Every company should master two things in parallel … One is reinvention of your revenue streams and customer experience. The other is continuous improvement in efficiency.
This is how Tieto copes with the current digital environment. “With that in mind,
we have a set of very specific services and solutions regarding both sides of this duality,” Kimmo says.
“It accelerates the speed of change our customers are able to generate for their enterprises and to execute their own strategies even faster. The opportunities of the data-driven world and the appetite for faster change from every sector tends to accelerate the speed of change, not just for our customers but also for our whole industry. It accelerates the openness for adopting new technologies and new business models. Therefore, changing companies towards a new futuristic direction becomes ever more important.”
Moreover, Tieto has established an initiative called ‘Learning as Lifestyle’, which encourages employees to join courses around advanced analytics, design thinking and the like so they are in tune with the current IT industry trends.
Kimmo describes the company culture as being open source, and that this begins with respecting every individual. “Then,” he continues, “we add the notion that at Tieto we like to work as non-hierarchically as possible. It reflects the type of highly democratic environment that tends to be in place in Nordic society as well. We want to create an environment where employees feel that it is a great place to be and one that provides the type of work–life balance suited to different workers. The final factor, which comes quite naturally, is the continuous drive for high performance.”
Further, Kimmo ties this culture to the company’s focus on customer experience. “Customers are at the centre of our culture,” he says. “Everything we look at is through the lens of our customers, how they see Tieto.” To this end, Kimmo wants his employees to have what he calls an inherent customer curiosity: “Where all levels of a firm are spending time getting a feel of what creates the greatest value to our customers.”

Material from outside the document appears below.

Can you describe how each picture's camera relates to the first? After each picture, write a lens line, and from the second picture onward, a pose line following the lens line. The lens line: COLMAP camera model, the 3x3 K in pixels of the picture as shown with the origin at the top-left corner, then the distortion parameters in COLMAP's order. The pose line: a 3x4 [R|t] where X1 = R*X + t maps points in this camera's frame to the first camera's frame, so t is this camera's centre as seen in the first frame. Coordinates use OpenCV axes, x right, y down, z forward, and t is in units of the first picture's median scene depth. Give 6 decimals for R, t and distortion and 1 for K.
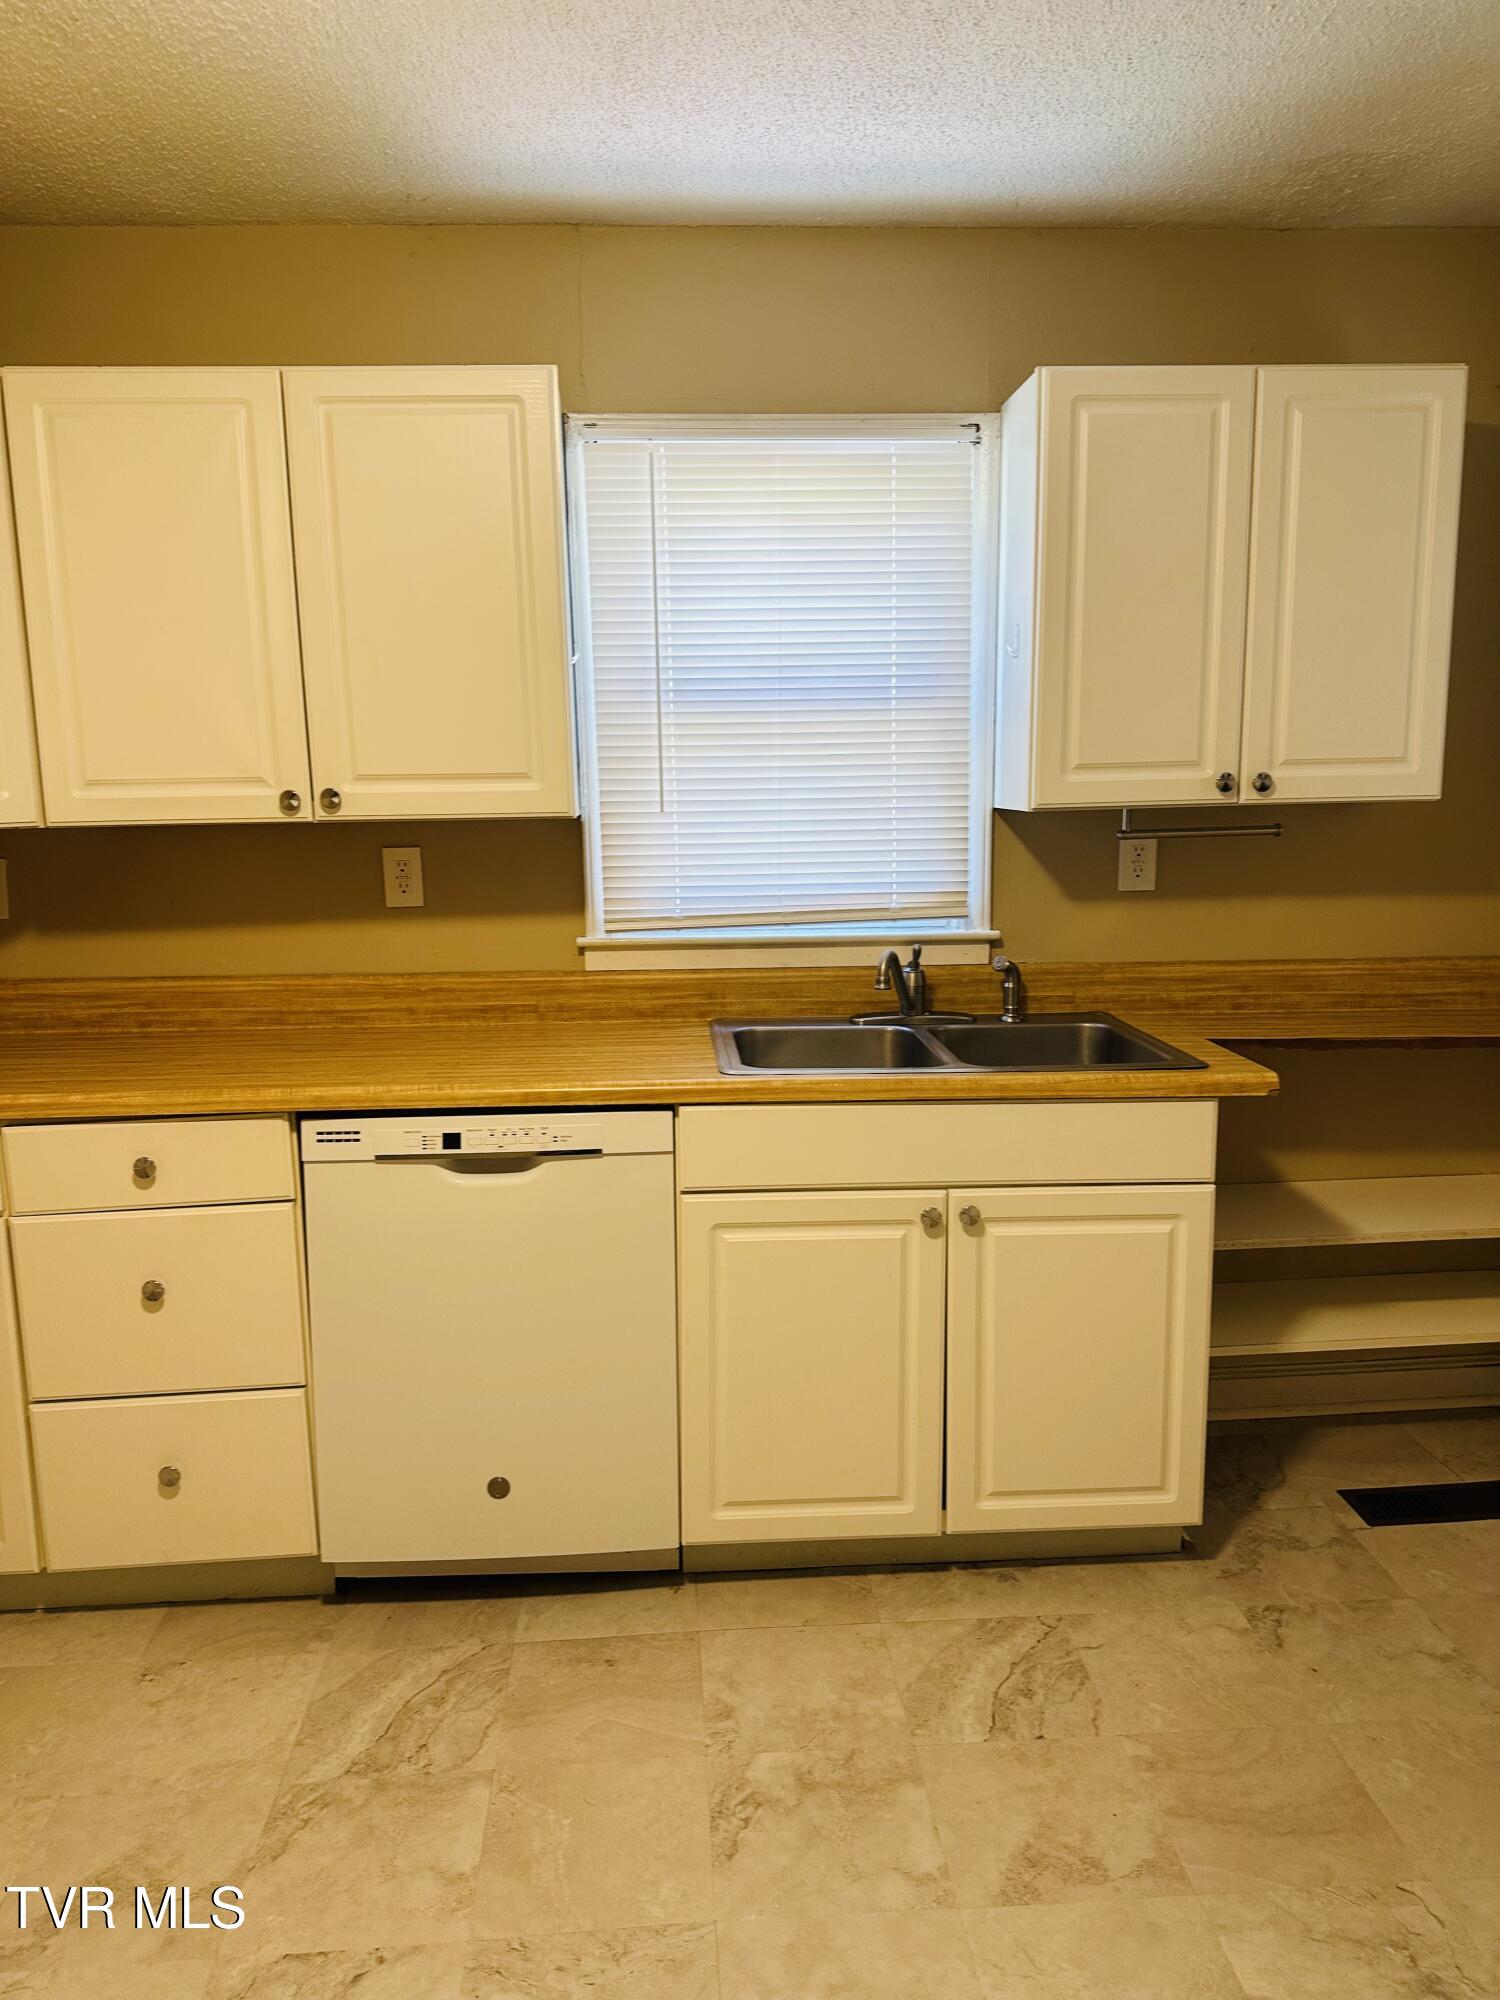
lens RADIAL K [[1412.9, 0, 753.5], [0, 1412.9, 1007.1], [0, 0, 1]] dist [0.079110, -0.107558]
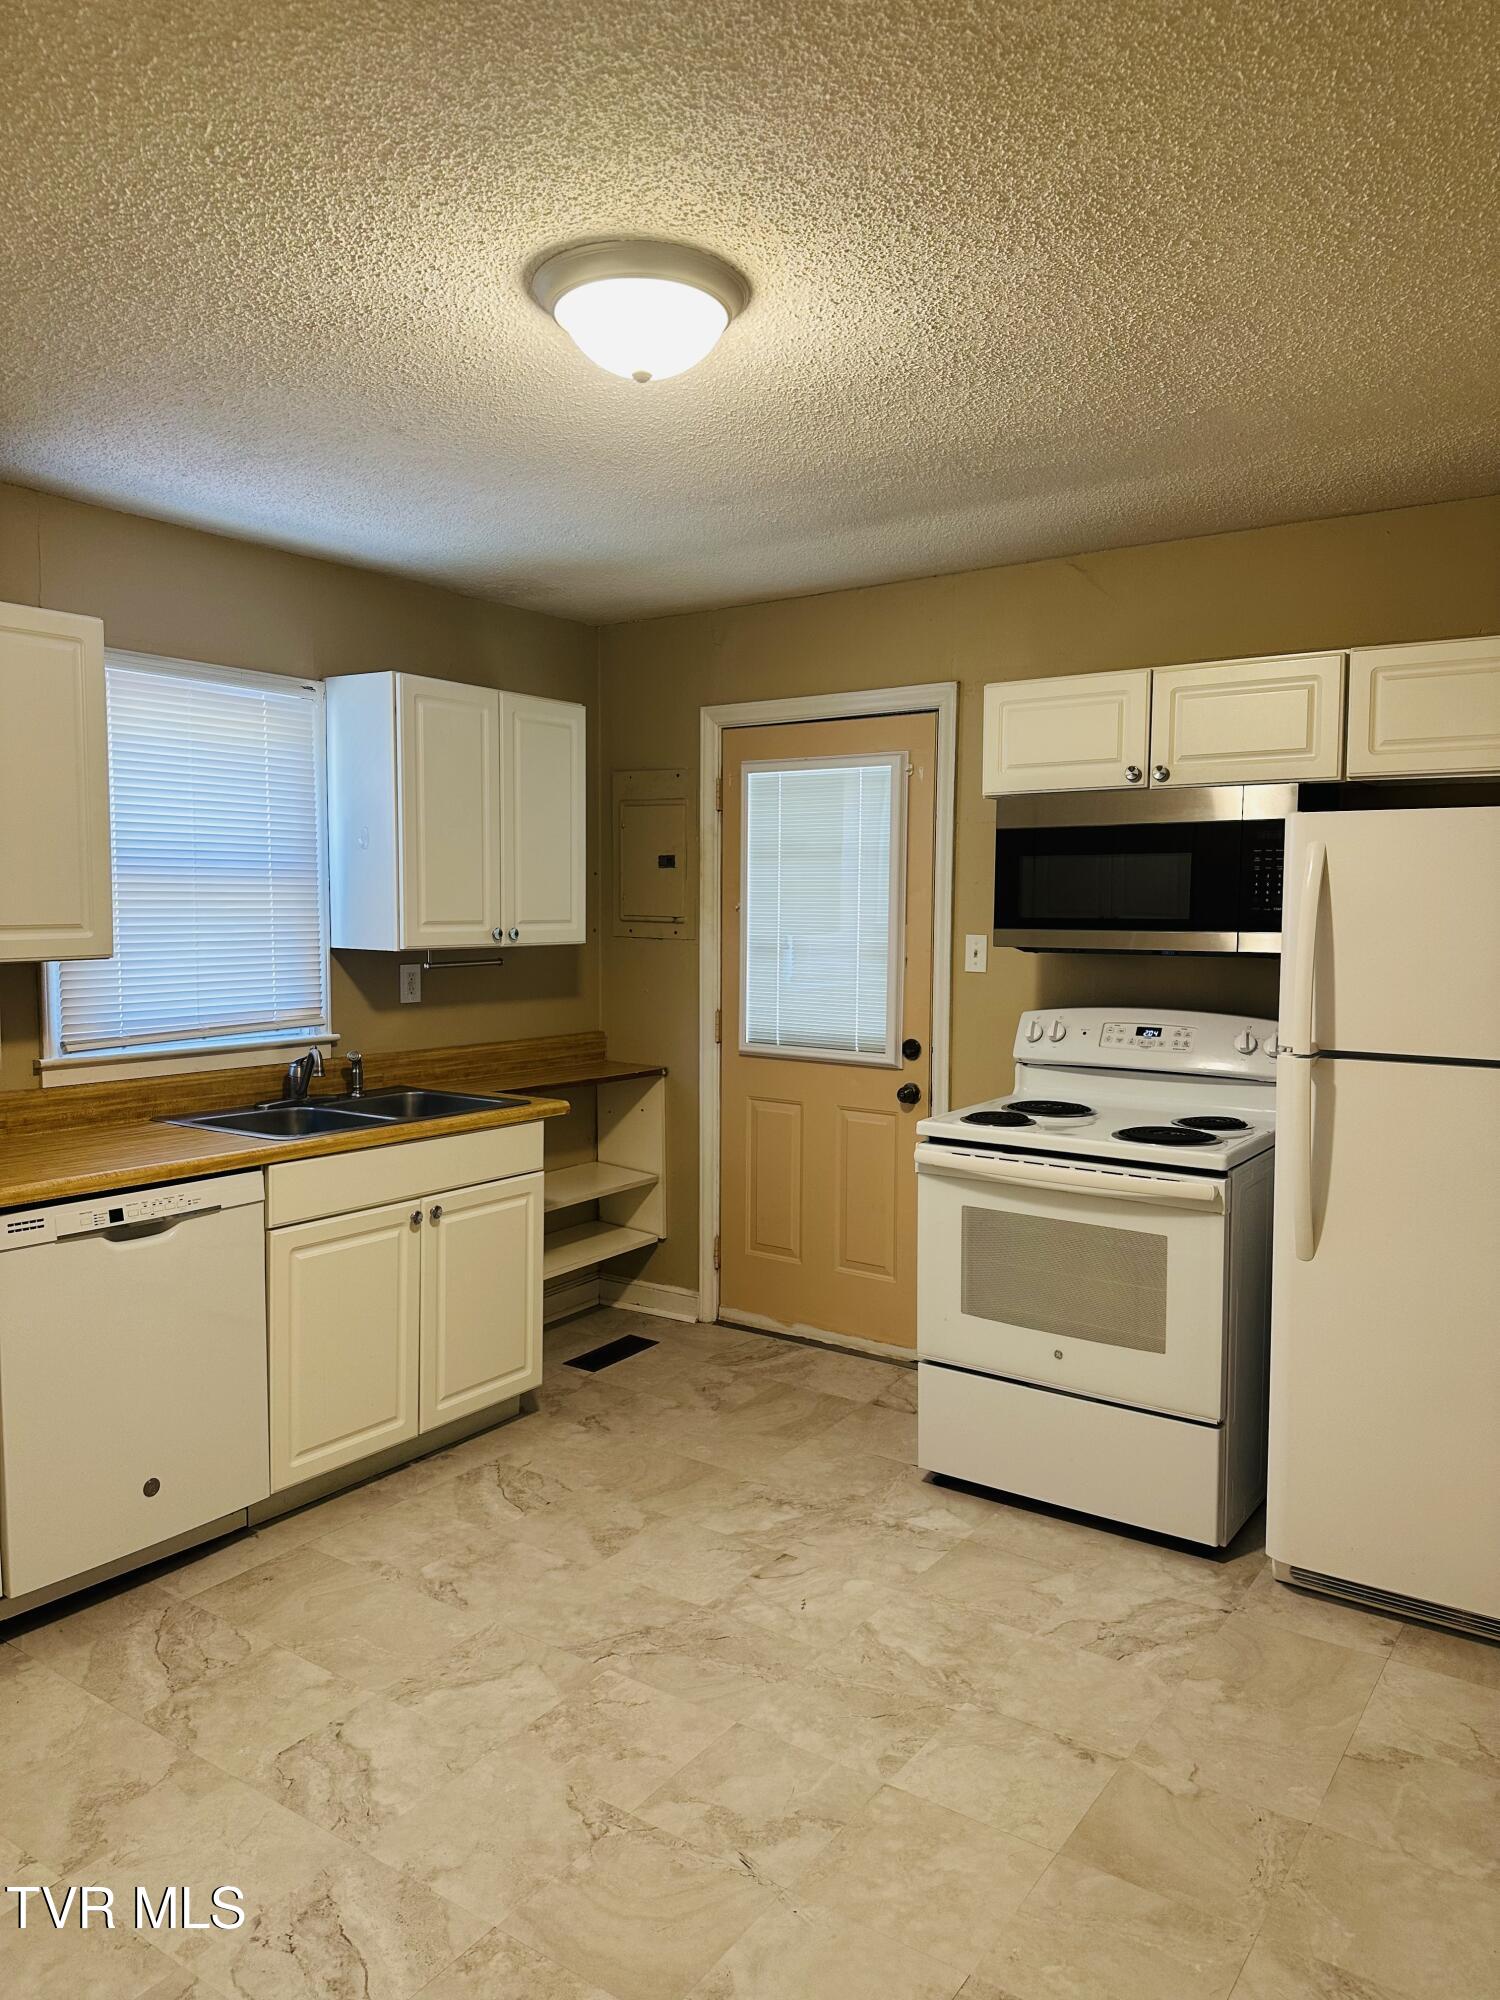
lens RADIAL K [[1412.9, 0, 753.5], [0, 1412.9, 1007.1], [0, 0, 1]] dist [0.079110, -0.107558]
pose [[0.616975, -0.041684, 0.785878, -0.815477], [0.108370, 0.993583, -0.032379, 0.011875], [-0.779485, 0.105143, 0.617534, -0.241539]]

One key area Tieto is heavily involved in is sustainability, something Kimmo says
is becoming more important for customers, investors and employees alike. “We just received a LEED [!leadership!] platinum sustainability certificate for our head office in Finland,” he says.
“We’re the first in Finland to receive that kind of certificate.” It’s the highest certification granted by LEED in the country and only 19 buildings in Europe have been certified at platinum level. The company’s revamped head office, located in Keilalahti, uses 60 per cent less energy than its old HQ, and is equipped with sensor technology and hundreds of LED lamps.
The building is powered by wind electricity while the cooling system relies on sea water. “We have, for many years, worked systemically on minimising the environmental impact of our facilities, data centres and travels, and in our sustainability report we also quantify these on an annual basis,” Kimmo comments.
He adds that the sustainability mindset is encouraged with its customers too. “We recognise that the biggest environmental impact is actually through our customers, so by helping them to digitalise their core processes, for example through smarter logistics, we help them save use of energy, paper and emissions.”
Tieto delivered a strong financial performance in 2017 and that same year announced its sixth acquisition, the purchase of Swedish consulting firm Avega. “This is the result of several years of work by 14,000 people,” Kimmo says.
He asserts that the speed of change in the IT industry is heading in the right direction and envisions a positive outlook for Tieto within it. “This industry goes through significant changes all the time, and the pace, if anything, is expected to accelerate,” he says. “We anticipate driving a healthy degree of growth in practically all our businesses in the years to come.”